I’m parsing more and more RSS feeds and I’m seeing some very basic problems. While the feeds are valid, they’re obfuscated. Harder to parse – not by poor tag usage – but by misusing the content within the tags.
Here’s a quick run down of the tags as documented in the RSS 2.0 Spec and my interpretation of them.
Item Tags
One or both of the following are required by the spec:
title, description
I’m fine with encoded HTML. I’m fine with using the first 50 characters or so as a title if you’d rather not use title (it is overrated). I’m not cool with having author or pubDate info in either of these tags. Just makes it harder to parse.
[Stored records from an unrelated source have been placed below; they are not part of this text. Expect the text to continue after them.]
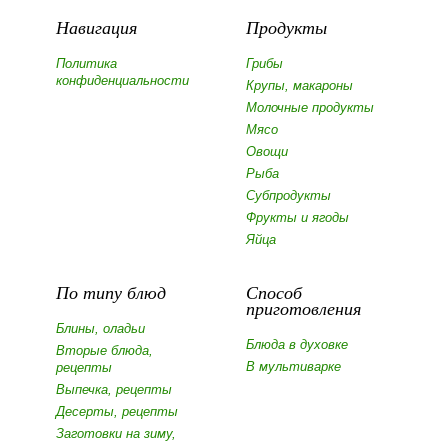
Навигация
Продукты
Политика
Грибы
конфиденциальности
Крупы, макароны
Молочные продукты
Мясо
Овощи
Рыба
Субпродукты
Фрукты и ягоды
Яйца
По типу блюд
Способ
приготовления
Блины, оладьи
Блюда в духовке
Вторые блюда,
В мультиварке
рецепты
Выпечка, рецепты
Десерты, рецепты
Заготовки на зиму,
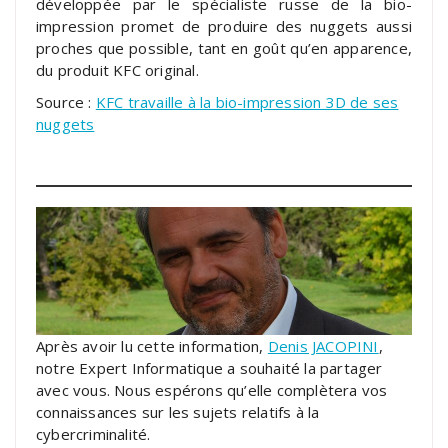
développée par le spécialiste russe de la bio-
impression promet de produire des nuggets aussi
proches que possible, tant en goût qu’en apparence,
du produit KFC original.
Source :
KFC travaille à la bio-impression 3D de ses
nuggets
Après avoir lu cette information,
Denis JACOPINI
,
notre Expert Informatique a souhaité la partager
avec vous. Nous espérons qu’elle complètera vos
connaissances sur les sujets relatifs à la
cybercriminalité.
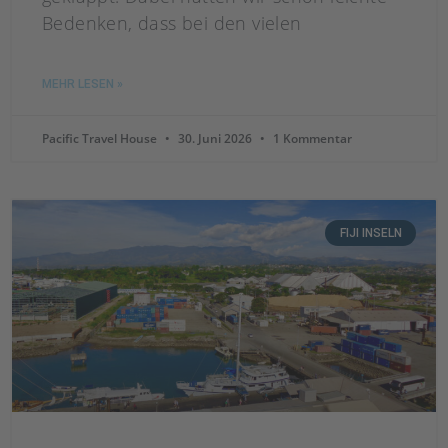
Bedenken, dass bei den vielen
MEHR LESEN »
Pacific Travel House
30. Juni 2026
1 Kommentar
FIJI INSELN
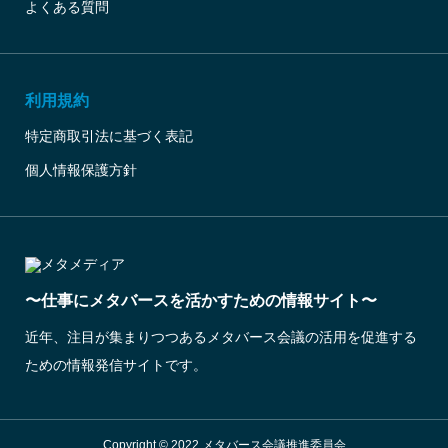
よくある質問
利用規約
特定商取引法に基づく表記
個人情報保護方針
〜仕事にメタバースを活かすための情報サイト〜
近年、注目が集まりつつあるメタバース会議の活用を促進する
ための情報発信サイトです。
Copyright © 2022 メタバース会議推進委員会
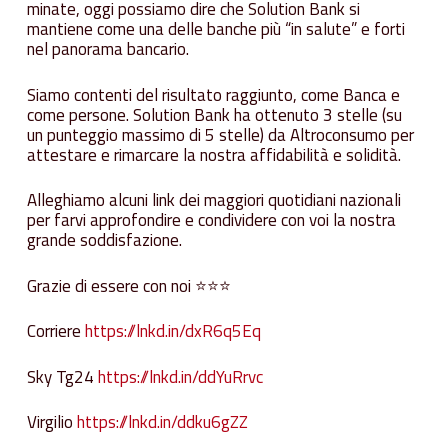
minate, oggi possiamo dire che Solution Bank si
mantiene come una delle banche più “in salute” e forti
nel panorama bancario.
Siamo contenti del risultato raggiunto, come Banca e
come persone. Solution Bank ha ottenuto 3 stelle (su
un punteggio massimo di 5 stelle) da Altroconsumo per
attestare e rimarcare la nostra affidabilità e solidità.
Alleghiamo alcuni link dei maggiori quotidiani nazionali
per farvi approfondire e condividere con voi la nostra
grande soddisfazione.
Grazie di essere con noi ⭐⭐⭐
Corriere
https://lnkd.in/dxR6q5Eq
Sky Tg24
https://lnkd.in/ddYuRrvc
Virgilio
https://lnkd.in/ddku6gZZ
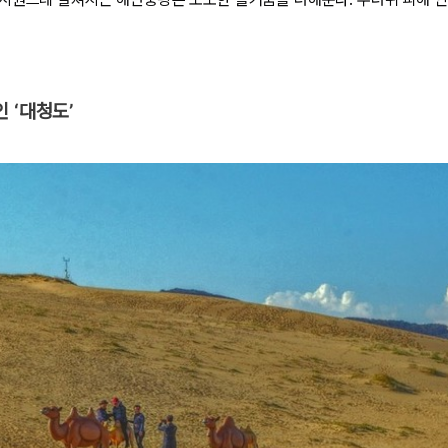
 ‘대청도’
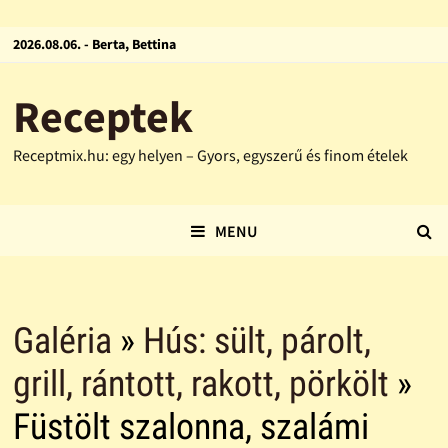
2026.08.06. - Berta, Bettina
Receptek
Receptmix.hu: egy helyen – Gyors, egyszerű és finom ételek
MENU
Galéria
»
Hús: sült, párolt,
grill, rántott, rakott, pörkölt
»
Füstölt szalonna, szalámi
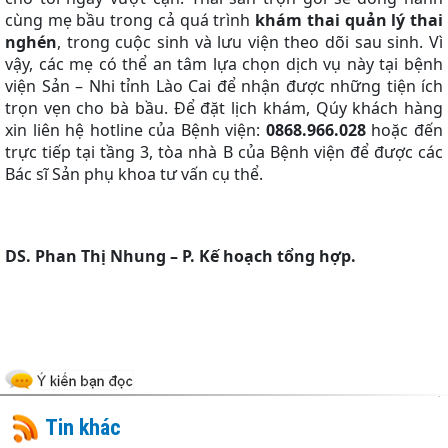
cùng mẹ bầu trong cả quá trình
khám thai quản lý thai
nghén
, trong cuộc sinh và lưu viện theo dõi sau sinh. Vì
vậy, các mẹ có thể an tâm lựa chọn dịch vụ này tại bệnh
viện Sản – Nhi tỉnh Lào Cai để nhận được những tiện ích
trọn vẹn cho bà bầu. Để đặt lịch khám, Qúy khách hàng
xin liên hệ hotline của Bệnh viện:
0868.966.028
hoặc đến
trực tiếp tại tầng 3, tòa nhà B của Bệnh viện để được các
Bác sĩ Sản phụ khoa tư vấn cụ thể.
DS. Phan Thị Nhung – P. Kế hoạch tổng hợp.
Tin khác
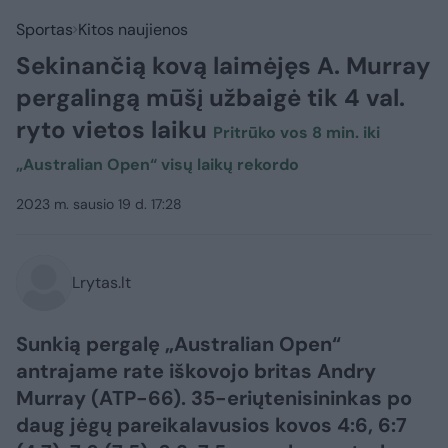
Sportas
Kitos naujienos
Sekinančią kovą laimėjęs A. Murray
pergalingą mūšį užbaigė tik 4 val.
ryto vietos laiku
Pritrūko vos 8 min. iki
„Australian Open“ visų laikų rekordo
2023 m. sausio 19 d. 17:28
Lrytas.lt
Sunkią pergalę „Australian Open“
antrajame rate iškovojo britas Andry
Murray (ATP-66). 35-eriųtenisininkas po
daug jėgų pareikalavusios kovos 4:6, 6:7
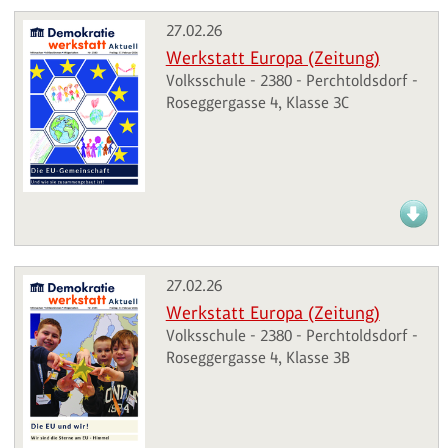
27.02.26
Werkstatt Europa (Zeitung)
Volksschule - 2380 - Perchtoldsdorf -
Roseggergasse 4, Klasse 3C
27.02.26
Werkstatt Europa (Zeitung)
Volksschule - 2380 - Perchtoldsdorf -
Roseggergasse 4, Klasse 3B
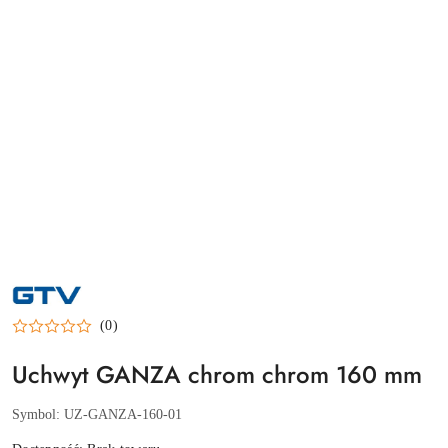
NAZWA
PRODUCENTA:
GTV
(0)
Uchwyt GANZA chrom chrom 160 mm
Symbol:
UZ-GANZA-160-01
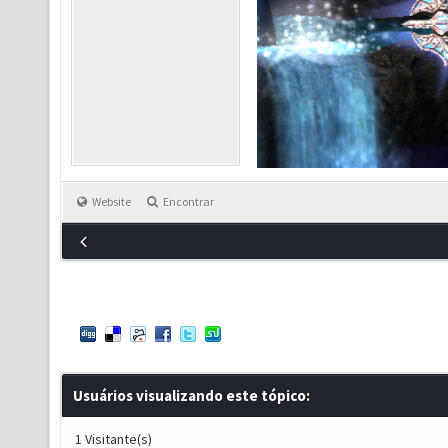
Website
Encontrar
Usuários visualizando este tópico:
1 Visitante(s)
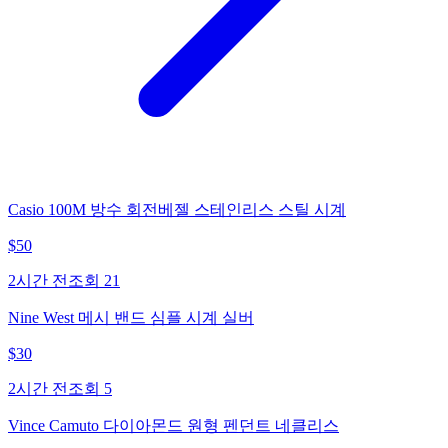
Casio 100M 방수 회전베젤 스테인리스 스틸 시계
$
50
2시간 전
조회
21
Nine West 메시 밴드 심플 시계 실버
$
30
2시간 전
조회
5
Vince Camuto 다이아몬드 원형 펜던트 네클리스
and then any of these. I consider the first 4 required:
author
A special place for the author. Author info doesn’t belong in the link, description, or title – it belongs here. If there’s author info, the author tag should be used. (Twitter, Twittergram)
link
The URL pointing to this specific item, most likely something that’ll load in a web browser. Not a tinyurl or another redirect, this should be the permalink at the originial source (Feedburner)
guid
A unique string identifying the item. For simplicity in publishing this tag may be identical to link, doesn’t have to be. For example, in Twittergrams, the guid is a tinyurl. Still unique, but not technically the link.
pubDate
At some point, every item was published – so it has a publication date. Put it here, in RFC 2822 format, e.g. “Thu, 7 Apr 2005 01:46:36 -0300”. In my aggregators, I don’t guess what the publication date is, I set it to Jan 1, 1970 00:00:00 2, so items don’t show up in reverse chronological order, but they’re still in the system.
enclosure
One enclosure per item. Thanks. Other tags aren’t duplicated, no reason to duplicate this one. Remember, any file can be an enclosure. Not just audio and video files (Flickr).
source
The URL of the site the items was originally published at, think of it as a more general link. This one should be used more by aggregators.
category, comments
I have no qualms with how these tags are used. Yet.
Elsewhere 18 Aug 2008:
1. I argue link is the URL attribute of the Twittergram’s enclosure
2. Specifying ‘now’ sometimes backfires, bringing old posts back from the past.